*** Begin section ***
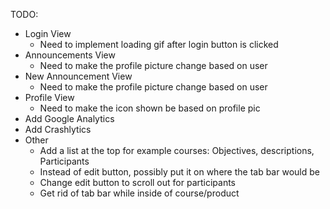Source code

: TODO:
* Login View
    * Need to implement loading gif after login button is clicked
* Announcements View
    * Need to make the profile picture change based on user
* New Announcement View
    * Need to make the profile picture change based on user
* Profile View
    * Need to make the icon shown be based on profile pic
* Add Google Analytics 
* Add Crashlytics 
* Other
    * Add a list at the top for example courses: Objectives, descriptions, Participants
    * Instead of edit button, possibly put it on where the tab bar would be
    * Change edit button to scroll out for participants
    * Get rid of tab bar while inside of course/product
*** End section ***
- **Problem statement**: Reproduce all of the data above verbatim, line for line, omitting the image.

- **Output below**:
Source code

: TODO:
* Login View
    * Need to implement loading gif after login button is clicked
* Announcements View
    * Need to make the profile picture change based on user
* New Announcement View
    * Need to make the profile picture change based on user
* Profile View
    * Need to make the icon shown be based on profile pic
* Add Google Analytics 
* Add Crashlytics 
* Other
    * Add a list at the top for example courses: Objectives, descriptions, Participants
    * Instead of edit button, possibly put it on where the tab bar would be
    * Change edit button to scroll out for participants
    * Get rid of tab bar while inside of course/product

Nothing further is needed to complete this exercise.